■ **What you have to do**: Print the data below exactly, but only the lines from the one containing "SLA-763, status: 未开始 -> 已暂停" down to the one containing "EE-77, start: Feb 29 -> Feb 26", inclusive.

☆ ☆ ☆ ☆

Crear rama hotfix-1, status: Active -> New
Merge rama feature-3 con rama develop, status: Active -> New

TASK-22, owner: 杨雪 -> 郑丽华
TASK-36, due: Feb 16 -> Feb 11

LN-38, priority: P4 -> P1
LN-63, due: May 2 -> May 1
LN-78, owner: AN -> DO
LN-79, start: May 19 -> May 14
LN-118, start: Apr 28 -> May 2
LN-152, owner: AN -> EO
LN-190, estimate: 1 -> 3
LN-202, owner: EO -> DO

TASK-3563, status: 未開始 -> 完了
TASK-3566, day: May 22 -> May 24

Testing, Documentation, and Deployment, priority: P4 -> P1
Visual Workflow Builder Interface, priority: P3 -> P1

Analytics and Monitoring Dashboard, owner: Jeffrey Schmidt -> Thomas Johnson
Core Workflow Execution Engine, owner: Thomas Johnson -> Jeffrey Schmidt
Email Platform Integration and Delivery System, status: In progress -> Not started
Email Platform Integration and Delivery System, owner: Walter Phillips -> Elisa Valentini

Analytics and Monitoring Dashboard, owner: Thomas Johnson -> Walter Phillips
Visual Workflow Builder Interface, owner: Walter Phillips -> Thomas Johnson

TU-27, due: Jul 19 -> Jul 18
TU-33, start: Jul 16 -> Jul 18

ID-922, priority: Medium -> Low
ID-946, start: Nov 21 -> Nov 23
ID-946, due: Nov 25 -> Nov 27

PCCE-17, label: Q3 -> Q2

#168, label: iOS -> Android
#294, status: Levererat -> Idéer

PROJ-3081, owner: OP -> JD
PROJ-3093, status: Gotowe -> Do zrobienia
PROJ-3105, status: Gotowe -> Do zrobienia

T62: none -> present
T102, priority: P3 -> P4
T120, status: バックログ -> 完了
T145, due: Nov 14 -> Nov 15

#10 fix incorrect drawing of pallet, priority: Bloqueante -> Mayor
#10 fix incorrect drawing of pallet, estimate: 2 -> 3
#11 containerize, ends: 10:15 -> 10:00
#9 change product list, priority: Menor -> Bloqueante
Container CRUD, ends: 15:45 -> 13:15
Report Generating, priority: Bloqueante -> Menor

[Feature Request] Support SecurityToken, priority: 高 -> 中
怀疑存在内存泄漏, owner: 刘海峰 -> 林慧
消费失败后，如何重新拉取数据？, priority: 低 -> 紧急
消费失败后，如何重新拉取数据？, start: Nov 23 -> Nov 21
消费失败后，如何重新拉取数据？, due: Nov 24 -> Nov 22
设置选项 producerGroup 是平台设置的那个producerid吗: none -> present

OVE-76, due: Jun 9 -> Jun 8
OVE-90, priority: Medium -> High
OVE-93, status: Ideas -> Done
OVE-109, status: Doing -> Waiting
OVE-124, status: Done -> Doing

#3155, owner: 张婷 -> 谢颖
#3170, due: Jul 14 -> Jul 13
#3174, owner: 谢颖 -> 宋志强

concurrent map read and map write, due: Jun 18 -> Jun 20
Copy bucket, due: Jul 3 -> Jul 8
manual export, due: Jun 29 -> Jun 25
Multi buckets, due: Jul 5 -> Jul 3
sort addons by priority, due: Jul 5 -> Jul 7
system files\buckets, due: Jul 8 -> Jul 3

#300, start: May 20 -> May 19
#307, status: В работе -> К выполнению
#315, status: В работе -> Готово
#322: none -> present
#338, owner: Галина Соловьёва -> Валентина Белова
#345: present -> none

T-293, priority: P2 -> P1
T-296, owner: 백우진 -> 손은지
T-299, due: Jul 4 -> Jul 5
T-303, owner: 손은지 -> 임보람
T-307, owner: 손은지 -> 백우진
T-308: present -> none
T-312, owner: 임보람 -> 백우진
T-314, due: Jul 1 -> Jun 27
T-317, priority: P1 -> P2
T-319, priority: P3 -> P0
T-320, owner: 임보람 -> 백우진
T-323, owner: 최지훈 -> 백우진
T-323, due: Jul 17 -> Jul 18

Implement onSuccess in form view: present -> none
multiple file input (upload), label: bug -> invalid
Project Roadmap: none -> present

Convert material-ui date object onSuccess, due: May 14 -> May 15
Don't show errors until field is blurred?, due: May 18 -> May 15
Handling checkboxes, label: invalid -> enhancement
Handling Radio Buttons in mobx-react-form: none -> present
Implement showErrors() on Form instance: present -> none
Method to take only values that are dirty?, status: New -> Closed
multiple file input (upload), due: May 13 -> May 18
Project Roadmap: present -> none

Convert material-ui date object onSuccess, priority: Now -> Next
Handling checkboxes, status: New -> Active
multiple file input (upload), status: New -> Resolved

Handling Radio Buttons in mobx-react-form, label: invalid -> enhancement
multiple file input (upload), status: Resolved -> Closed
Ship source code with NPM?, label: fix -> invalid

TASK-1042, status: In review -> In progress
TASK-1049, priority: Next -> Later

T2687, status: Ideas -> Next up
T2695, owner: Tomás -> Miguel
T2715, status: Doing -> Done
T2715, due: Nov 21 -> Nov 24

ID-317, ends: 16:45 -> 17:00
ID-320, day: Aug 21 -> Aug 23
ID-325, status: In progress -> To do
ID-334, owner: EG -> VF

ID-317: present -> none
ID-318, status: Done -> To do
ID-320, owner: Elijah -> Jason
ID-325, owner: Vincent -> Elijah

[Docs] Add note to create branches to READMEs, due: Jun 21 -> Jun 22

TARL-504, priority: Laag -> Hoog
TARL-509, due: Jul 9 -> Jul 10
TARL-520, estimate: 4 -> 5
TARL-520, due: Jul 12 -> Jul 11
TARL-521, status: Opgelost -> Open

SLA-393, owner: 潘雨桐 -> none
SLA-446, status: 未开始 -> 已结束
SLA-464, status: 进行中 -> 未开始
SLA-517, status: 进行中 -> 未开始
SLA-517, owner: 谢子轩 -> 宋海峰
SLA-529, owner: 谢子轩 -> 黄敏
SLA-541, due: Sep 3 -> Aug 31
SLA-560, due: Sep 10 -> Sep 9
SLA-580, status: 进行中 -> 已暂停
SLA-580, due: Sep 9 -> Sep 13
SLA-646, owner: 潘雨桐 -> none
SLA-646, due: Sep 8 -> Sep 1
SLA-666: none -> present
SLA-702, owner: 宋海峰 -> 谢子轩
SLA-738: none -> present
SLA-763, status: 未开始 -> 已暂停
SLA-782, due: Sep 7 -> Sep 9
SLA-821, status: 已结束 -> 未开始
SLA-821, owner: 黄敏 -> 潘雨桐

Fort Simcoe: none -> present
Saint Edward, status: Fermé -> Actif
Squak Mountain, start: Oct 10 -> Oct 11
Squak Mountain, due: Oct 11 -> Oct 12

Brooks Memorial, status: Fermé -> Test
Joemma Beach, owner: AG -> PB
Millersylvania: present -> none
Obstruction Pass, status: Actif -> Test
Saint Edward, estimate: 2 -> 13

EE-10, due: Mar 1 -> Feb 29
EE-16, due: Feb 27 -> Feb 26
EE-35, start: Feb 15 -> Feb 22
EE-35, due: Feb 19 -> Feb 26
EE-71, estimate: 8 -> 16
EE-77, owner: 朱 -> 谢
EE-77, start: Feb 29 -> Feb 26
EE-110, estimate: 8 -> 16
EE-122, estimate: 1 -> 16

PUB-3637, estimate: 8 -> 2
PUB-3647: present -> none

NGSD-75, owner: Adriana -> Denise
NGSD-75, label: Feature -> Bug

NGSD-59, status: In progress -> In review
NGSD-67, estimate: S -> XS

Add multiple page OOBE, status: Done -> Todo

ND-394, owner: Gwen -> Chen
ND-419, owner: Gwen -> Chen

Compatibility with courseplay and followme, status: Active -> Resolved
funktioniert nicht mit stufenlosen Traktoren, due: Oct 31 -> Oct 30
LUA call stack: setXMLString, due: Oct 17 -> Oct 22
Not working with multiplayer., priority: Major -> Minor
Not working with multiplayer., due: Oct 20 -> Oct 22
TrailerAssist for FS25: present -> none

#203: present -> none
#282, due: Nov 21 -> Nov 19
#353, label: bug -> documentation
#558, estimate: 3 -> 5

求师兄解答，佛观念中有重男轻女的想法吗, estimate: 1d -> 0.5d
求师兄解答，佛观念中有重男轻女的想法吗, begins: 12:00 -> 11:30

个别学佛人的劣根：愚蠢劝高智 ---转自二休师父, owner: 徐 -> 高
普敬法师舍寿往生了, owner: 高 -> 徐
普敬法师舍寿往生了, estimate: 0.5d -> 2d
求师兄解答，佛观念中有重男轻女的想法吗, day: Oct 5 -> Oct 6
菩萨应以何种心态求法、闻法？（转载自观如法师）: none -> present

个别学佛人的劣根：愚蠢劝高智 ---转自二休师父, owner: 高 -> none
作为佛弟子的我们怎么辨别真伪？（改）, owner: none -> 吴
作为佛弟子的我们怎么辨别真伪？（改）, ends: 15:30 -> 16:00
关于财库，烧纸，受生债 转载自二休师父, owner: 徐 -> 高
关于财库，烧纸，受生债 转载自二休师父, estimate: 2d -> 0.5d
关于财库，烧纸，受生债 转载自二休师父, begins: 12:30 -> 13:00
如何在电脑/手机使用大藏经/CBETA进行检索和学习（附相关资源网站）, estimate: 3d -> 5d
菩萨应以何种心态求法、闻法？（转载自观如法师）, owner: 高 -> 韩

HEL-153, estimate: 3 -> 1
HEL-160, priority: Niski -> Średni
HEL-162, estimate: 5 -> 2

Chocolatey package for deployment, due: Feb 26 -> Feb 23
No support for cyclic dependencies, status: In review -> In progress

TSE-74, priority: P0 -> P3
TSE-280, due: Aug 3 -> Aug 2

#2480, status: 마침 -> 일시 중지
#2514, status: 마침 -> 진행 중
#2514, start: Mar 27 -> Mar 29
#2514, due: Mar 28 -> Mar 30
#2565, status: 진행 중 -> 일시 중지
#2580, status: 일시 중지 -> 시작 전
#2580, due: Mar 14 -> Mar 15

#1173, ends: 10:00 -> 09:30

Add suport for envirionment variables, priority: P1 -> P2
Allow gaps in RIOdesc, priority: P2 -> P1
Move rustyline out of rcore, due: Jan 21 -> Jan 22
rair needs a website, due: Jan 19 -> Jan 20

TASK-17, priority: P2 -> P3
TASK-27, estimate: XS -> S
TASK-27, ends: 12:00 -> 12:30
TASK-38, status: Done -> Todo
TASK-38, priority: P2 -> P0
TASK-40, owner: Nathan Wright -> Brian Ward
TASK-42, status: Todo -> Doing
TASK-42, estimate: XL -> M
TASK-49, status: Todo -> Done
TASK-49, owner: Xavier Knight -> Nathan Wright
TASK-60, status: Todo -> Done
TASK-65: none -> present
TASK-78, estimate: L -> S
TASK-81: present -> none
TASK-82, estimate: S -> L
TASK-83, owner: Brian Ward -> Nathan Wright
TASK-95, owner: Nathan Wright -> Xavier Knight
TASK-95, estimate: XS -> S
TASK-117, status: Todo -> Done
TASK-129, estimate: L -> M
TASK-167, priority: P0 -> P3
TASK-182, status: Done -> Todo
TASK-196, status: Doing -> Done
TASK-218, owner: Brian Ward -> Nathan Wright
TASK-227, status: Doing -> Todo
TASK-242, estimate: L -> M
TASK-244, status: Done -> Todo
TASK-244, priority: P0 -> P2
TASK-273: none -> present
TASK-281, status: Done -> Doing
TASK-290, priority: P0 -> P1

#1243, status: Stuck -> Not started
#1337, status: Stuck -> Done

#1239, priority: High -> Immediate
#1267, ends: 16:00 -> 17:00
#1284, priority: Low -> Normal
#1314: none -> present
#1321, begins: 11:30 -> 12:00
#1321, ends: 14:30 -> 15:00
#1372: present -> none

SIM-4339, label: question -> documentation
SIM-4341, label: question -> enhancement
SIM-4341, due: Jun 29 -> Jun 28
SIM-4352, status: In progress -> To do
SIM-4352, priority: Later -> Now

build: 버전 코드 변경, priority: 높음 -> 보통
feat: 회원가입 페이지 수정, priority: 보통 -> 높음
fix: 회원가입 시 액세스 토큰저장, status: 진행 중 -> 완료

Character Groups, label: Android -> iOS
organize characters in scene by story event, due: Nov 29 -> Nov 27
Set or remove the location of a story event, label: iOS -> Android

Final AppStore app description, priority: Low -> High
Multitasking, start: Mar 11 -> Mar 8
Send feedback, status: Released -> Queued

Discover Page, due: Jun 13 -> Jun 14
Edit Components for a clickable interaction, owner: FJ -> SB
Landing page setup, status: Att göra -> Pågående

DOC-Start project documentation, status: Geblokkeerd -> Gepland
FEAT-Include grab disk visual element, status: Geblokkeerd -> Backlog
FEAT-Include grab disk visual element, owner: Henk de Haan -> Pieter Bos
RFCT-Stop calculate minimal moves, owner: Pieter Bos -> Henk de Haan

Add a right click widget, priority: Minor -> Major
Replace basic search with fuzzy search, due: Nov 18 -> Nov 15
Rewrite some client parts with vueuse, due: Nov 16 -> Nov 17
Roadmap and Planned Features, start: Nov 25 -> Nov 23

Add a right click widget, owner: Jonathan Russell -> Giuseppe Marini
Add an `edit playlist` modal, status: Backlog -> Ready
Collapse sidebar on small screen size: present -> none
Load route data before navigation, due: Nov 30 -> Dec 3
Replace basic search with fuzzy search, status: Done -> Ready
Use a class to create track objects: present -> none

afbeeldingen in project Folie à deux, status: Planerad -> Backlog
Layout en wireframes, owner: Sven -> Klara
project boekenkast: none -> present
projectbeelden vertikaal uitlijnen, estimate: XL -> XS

☆ ☆ ☆ ☆

■ **Result for this exercise**:
SLA-763, status: 未开始 -> 已暂停
SLA-782, due: Sep 7 -> Sep 9
SLA-821, status: 已结束 -> 未开始
SLA-821, owner: 黄敏 -> 潘雨桐

Fort Simcoe: none -> present
Saint Edward, status: Fermé -> Actif
Squak Mountain, start: Oct 10 -> Oct 11
Squak Mountain, due: Oct 11 -> Oct 12

Brooks Memorial, status: Fermé -> Test
Joemma Beach, owner: AG -> PB
Millersylvania: present -> none
Obstruction Pass, status: Actif -> Test
Saint Edward, estimate: 2 -> 13

EE-10, due: Mar 1 -> Feb 29
EE-16, due: Feb 27 -> Feb 26
EE-35, start: Feb 15 -> Feb 22
EE-35, due: Feb 19 -> Feb 26
EE-71, estimate: 8 -> 16
EE-77, owner: 朱 -> 谢
EE-77, start: Feb 29 -> Feb 26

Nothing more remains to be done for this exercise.